Piotr Brewczyński and Michał Smętek reviewed the anthology for the Poltergeist portal. Brewczyński rated the book positively as a collection of generally equal and interesting stories but considered Czerwona gorączka the worst due to its most contrived and naive nature. He also criticized Grucha as predictable and not of the highest quality but praised Zeppelin L-59/2 for its very atmospheric feel and Po drugiej stronie as the best for being excellent, surprising, and shocking. Samolot von Ribbentropa was seen as an extremely engaging journalistic investigation.

Krzysztof Księski reviewed the volume for Paradoks, calling it a very good collection with some average texts. He found Grucha and Piórko w żywopłocie as the weakest, noting their lackluster endings. He praised Zeppelin L59/2 and Po drugiej stronie for their intriguing narratives and Czerwona gorączka for its very interesting concept. He also commended Błękitny trąd, Silnik z Łomży, and Wujaszek Igor.

Adam Szymonowicz reviewed the anthology for the Katedra portal, calling it a generally successful mix of good stories but lacking a standout piece. He criticized Czerwona gorączka and Piórko w żywopłocie for being among the weaker stories due to their predictable and less engaging content. He found Silnik z Łomży a satire on today's tabloids and praised Po drugiej stronie, Gdzie diabeł mówi dobranoc, and Samolot von Ribbentropa for their engaging and imaginative content.

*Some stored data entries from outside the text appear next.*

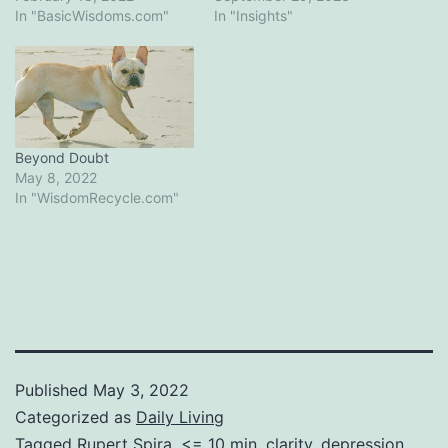
In "BasicWisdoms.com"
In "Insights"
Beyond Doubt
May 8, 2022
In "WisdomRecycle.com"
Published
May 3, 2022
Categorized as
Daily Living
Tagged
Rupert Spira
,
<= 10 min
,
clarity
,
depression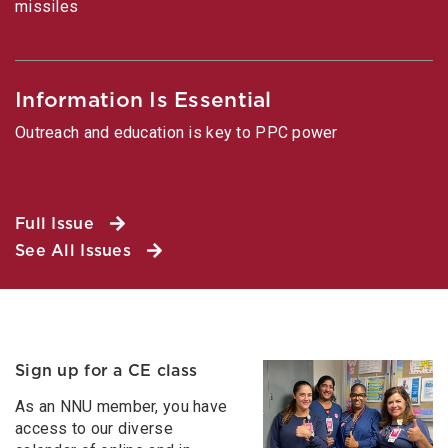
missiles
Information Is Essential
Outreach and education is key to PPC power
Full Issue
See All Issues
Sign up for a CE class
As an NNU member, you have
access to our diverse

Paweł Dunin-Wąsowicz reviewed the book for the Lampa magazine, highlighting the author's original concepts and historical passion. He found the collection uneven, criticizing Grucha and Po drugiej stronie as written with the left hand. He praised Gdzie diabeł mówi dobranoc as political fiction, Piórko w żywopłocie for its evocative description, and Silnik z Łomży as a humorous tale. He criticized the author's language and noted an intrusive anti-communism, but praised the book's attractive edition with features like faux Russian stamps and red-dusted edges.

== Adaptations ==
In 2020, the titular story was adapted into a theater production directed by Michał Białecki and Piotr Zawadzki. In 2021, it was adapted into a television film on Telewizja Republika, directed by Krzysztof Prus.